At six months the lower limb oedema had completely resolved. Despite endoscopic and radiographic examinations the cause of the anaemia was never found.
Internal iliac artery aneurysms make up less than 0.5% of all intra-abdominal aneurysms.1 Because of their rarity and their depth in the pelvis they are difficult to diagnose and tend to present late with symptoms from compression (urological and neurological symptoms, constipation, leg oedema, iliofemoral thrombosis1–3), expansion, fistulation and rupture. Our two patients developed lower limb oedema due to venous and lymphatic compression, with subsequent cellulitis in one case and deep venous thrombosis in the other. We have not found a previous report of cellulitis as a presenting symptom of an internal iliac artery aneurysm. The natural history of these aneurysms is of expansion and eventual rupture.

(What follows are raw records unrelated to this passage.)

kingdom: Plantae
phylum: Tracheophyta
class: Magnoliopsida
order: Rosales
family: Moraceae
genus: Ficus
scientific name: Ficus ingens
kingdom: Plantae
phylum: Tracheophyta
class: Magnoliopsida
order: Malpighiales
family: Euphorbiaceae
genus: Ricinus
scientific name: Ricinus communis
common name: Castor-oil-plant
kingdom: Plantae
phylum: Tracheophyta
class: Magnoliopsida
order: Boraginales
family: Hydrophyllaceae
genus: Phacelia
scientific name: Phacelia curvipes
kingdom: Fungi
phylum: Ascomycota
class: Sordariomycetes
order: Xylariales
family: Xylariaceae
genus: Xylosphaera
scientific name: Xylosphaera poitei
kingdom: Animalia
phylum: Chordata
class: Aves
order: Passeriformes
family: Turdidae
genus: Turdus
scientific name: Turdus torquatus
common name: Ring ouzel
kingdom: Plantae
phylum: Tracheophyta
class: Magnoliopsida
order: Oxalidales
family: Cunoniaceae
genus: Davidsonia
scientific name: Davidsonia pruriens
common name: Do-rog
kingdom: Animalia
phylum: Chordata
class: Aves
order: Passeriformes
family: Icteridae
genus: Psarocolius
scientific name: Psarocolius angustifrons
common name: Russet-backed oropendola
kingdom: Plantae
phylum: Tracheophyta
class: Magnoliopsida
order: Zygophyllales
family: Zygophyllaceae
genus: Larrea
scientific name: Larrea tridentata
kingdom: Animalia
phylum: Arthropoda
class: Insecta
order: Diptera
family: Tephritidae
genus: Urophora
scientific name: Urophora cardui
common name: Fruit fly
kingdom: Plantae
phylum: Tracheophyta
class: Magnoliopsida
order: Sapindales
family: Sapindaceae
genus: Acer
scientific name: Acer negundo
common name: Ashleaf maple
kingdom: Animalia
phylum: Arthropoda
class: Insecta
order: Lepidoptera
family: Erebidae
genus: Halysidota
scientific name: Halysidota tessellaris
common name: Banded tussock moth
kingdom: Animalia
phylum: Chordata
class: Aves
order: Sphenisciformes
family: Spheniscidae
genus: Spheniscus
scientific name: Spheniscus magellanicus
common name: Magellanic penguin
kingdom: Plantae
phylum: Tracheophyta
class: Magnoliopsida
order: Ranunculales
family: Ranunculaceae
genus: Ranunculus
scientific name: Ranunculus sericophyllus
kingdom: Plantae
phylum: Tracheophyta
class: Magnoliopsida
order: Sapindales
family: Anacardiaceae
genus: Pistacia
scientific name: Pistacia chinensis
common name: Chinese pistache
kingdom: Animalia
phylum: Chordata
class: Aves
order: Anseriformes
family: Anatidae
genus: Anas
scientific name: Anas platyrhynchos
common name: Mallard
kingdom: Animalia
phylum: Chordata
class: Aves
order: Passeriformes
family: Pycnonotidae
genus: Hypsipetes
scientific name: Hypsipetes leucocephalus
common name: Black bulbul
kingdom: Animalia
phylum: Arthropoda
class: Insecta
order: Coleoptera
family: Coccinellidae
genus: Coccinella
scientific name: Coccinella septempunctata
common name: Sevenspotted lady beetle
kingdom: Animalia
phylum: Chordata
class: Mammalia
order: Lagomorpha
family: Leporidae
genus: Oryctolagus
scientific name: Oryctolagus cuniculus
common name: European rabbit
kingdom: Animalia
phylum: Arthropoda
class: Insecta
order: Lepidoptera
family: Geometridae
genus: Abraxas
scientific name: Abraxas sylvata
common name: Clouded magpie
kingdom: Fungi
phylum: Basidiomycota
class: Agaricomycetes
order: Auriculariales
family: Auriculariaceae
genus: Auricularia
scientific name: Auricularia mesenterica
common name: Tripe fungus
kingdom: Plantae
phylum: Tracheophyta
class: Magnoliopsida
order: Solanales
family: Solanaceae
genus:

Rupture is associated with a 58% mortality.2,4 Surgical treatment poses a formidable technical challenge2,4 with a mortality of 10% even in cases treated electively.2 Percutaneous coil embolization to thrombose the sac may obviate the need for an open procedure, but only a few case reports are available.3 If there is no proximal neck, stent grafts can be used to occlude the aneurysm origin.1 Development of venous thrombosis after embolization of an internal iliac artery aneurysm has been reported previously—the result of continued pressure from the embolized aneurysm.2 In a separate reported case, a patient was treated by venous thrombectomy, venous stenting and arterial coil embolization.5 In our case 2, venous stenting proved unnecessary.
Internal iliac artery aneurysms should be considered as a potential cause of cellulitis unresponsive to conventional treatment or as a rare cause of lower limb oedema and deep venous thrombosis. Percutaneous coil embolization with venous stenting can be an effective treatment in these circumstances.